Economist Duma Gqubule has called for Finance Minister Enoch Godongwana to resign after his doomed two percentage point increase for VAT was shot down, forcing a postponement to the Budget Speech.
The revised Budget Speech is now expected to be presented in March after Cabinet ministers in the Government of National Unity rejected the proposal during an emergency Cabinet meeting on Wednesday morning. This has forced the Budget Speech to be postponed for the first time.
According to Gqubule, the 2% VAT increase made no sense whatsoever and it went against what the National Treasury had been saying over the past five years.
"In the next three weeks until March, I think that the Finance Minister should resign, there should not be a compromise around the VAT, no 2% and we must have a growth budget," Gqubule said.
He was speaking on an EFF podcast which had been meant to unpack the now postponed 2025 Budget Speech. Other guests on the podcast included Professor Patrick Bond and budget analyst Tshidi Lecoance
"It's about incompetence, this organisation (National Treasury) has got too much power. It has more power than the President (Cyril Ramaphosa) and they cancel everything that the President says. My view of the President is that he believes that he is not competent enough to adjudicate on economic policy issues and he defers to Treasury," Gqubule said.
"They don't consult anyone and they are unaccountable, we have to reign in the power of the National Treasury," said Gqubule.
The reason for the high debt ratio is Treasury incompetence and failing to grow the economy because the debt to GDP and debt service to GDP ratios, said Gqubule.
Gqubule said: "If you are not growing the bottom part of the equation it is going to increase. All of the measurements as a percentage of GDP are meaningless because the economy is not growing."
2% VAT hike is about Treasury's incompetence
Gqubule said that the two percentage point VAT hike was more about Treasury incompetetence and South Africans need to understand that.
He bemoaned how, from 2009 to 2024, the average GDP growth was 1.1% while the average for emerging markets (155 countries) was 4.4% and emerging and developing Asia 6.3%
The debt ratio and the debt service costs, he said, were just symptoms that the economy does not grow and that the real solution was to get the economy to grow, which would then benefit the people.
"After the 2018 VAT increase by (former finance minister) Malusi Gigaba, what was said that after 2020 was that they don't agree with this, we didn't raise as much revenue as we though we would and then they start saying every single budget they are opposed to a VAT increase becase the previous VAT increase did not work and left them traumatised," Gqubule said.
"In 2024, they said they would not increase taxes because it is a weak economy, the GDP was lower and tax revenues were low. In 2023, they cited two United Nations studies that shows that it has a negative impact on the economy and on GDP."
Where must the money come from?
Gqubule said that tax increases except for the wealthy and illicit financial flows should be off the table.
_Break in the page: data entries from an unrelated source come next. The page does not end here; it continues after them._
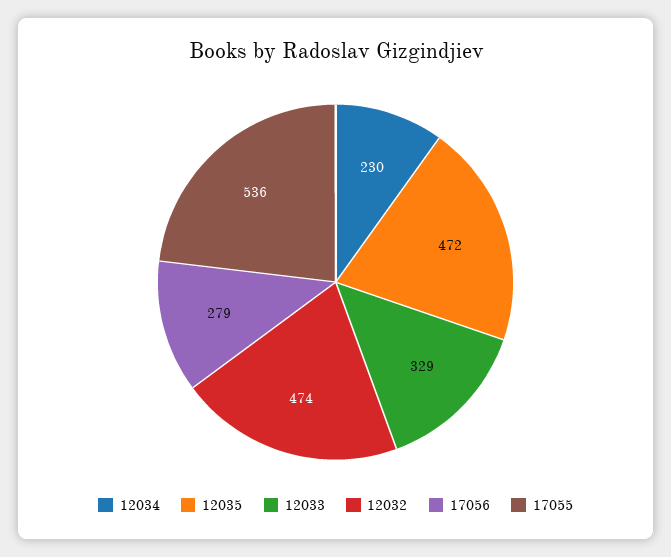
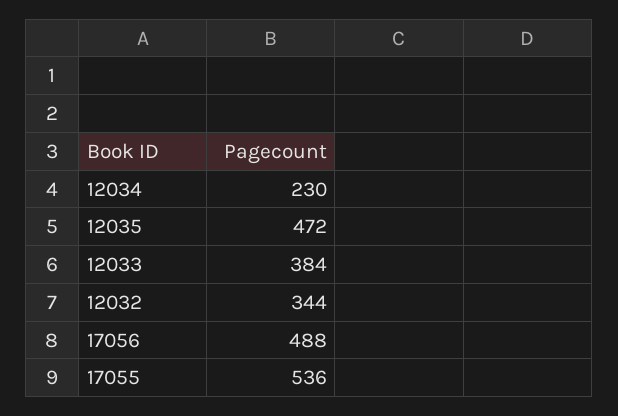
  {
    "12034": 230,
    "12035": 472,
-   "12033": 329,
+   "12033": 384,
-   "12032": 474,
+   "12032": 344,
-   "17056": 279,
+   "17056": 488,
    "17055": 536
  }

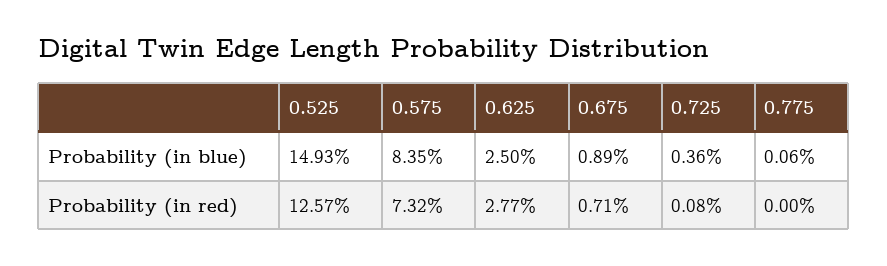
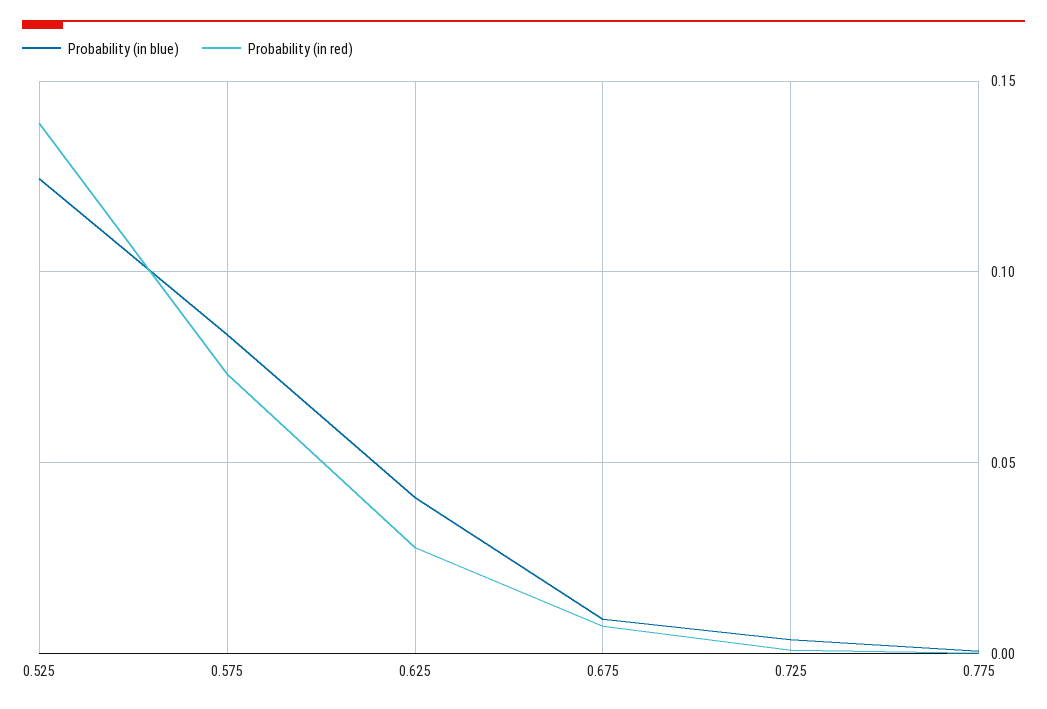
  {
    "Probability (in blue)": {
-     "0.525": 0.1493,
+     "0.525": 0.125,
      "0.575": 0.0835,
-     "0.625": 0.025,
+     "0.625": 0.04,
      "0.675": 0.0089,
      "0.725": 0.0036,
      "0.775": 0.0006
    },
    "Probability (in red)": {
-     "0.525": 0.1257,
+     "0.525": 0.14,
      "0.575": 0.0732,
      "0.625": 0.0277,
      "0.675": 0.0071,
      "0.725": 0.0008,
      "0.775": 0
    }
  }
Cutting spending should be off the table.
Economist Patrick Bond said that if there were tighter exchange controls, the money could be kept in the country and reatin business earning but tax them higher.
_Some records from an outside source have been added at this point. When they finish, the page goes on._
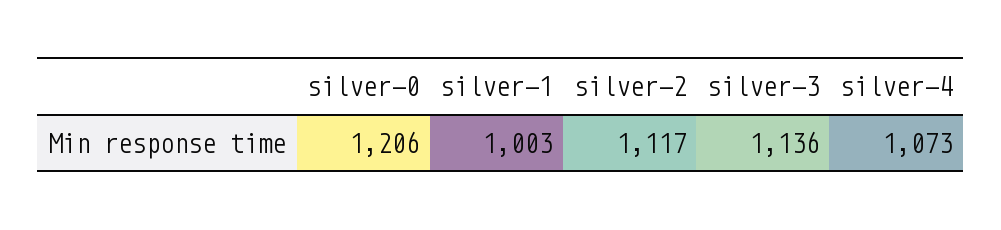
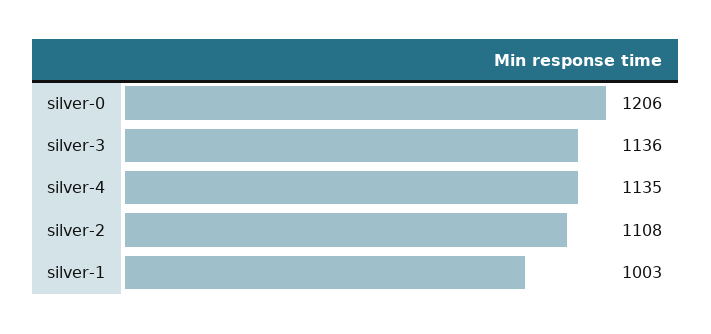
  {
    "silver-0": 1206,
    "silver-1": 1003,
-   "silver-2": 1117,
+   "silver-2": 1108,
    "silver-3": 1136,
-   "silver-4": 1073
+   "silver-4": 1135
  }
The debt is so high is probably because domestic debt carries that a high interest rate, so you can bring down interest rate but again yiu will need exchnage controls to prevent the capital flight.
Budget analyst Tshidi Lecoanca said that increasing tax should have been a last resort intervention.
Lecoanca touched on whether an allocation to the South African Revenue Service (Sars) to modernise their revenue collection systems could be an option instead of instead of increasing VAT.
"For years there have been conversations around our tax base and how much wer are getting in revenues and how many leakages there are in the system. There has been advocacy around illicit financial flows and outflows from South Africa similar to the rest of continent in that issue. "
We are so taxed out and the reason for that is the most part, the everyday person is bearig and everyone is contributing to the fiscus except there are a few people who are not contributing their fair share, according to Lecoanca.
"Civil society has been rallying around how do we strengthen our revenue collection to ensure that eveybody pays and contributes fairly," Lecoanca said.
Gqubule said that the Unemployment Insurance Fund had a surplus of more than R100 billion and it could be used to stimulate the economy. During Covid-19, Treasury couldn't come up with a reason for the this suprlus so R60 billion was paid to 13.8 million people to support them during the pandemic.
"I looked at the Bugdet yesterday, there is still R137 billion in that kitty. We are arguing for example that we need to increase our public employment programmes and fund them through a big allocation from that R137 billion and also from the Employment Tax Incentive which is wasteful and is a social security for rich companies."
"Al these proposals have nothing to do with increasing and borrowing."
Gqubule said that he was doing calculations and the Governemnt Employees Pension Fund (GEPF) has accumulated since 2012 surplusses of R645 billion. In the last year year 2023/2024, the surplus was R58 billion.
"There are resources that we can tap into within the family to finance the stimulus."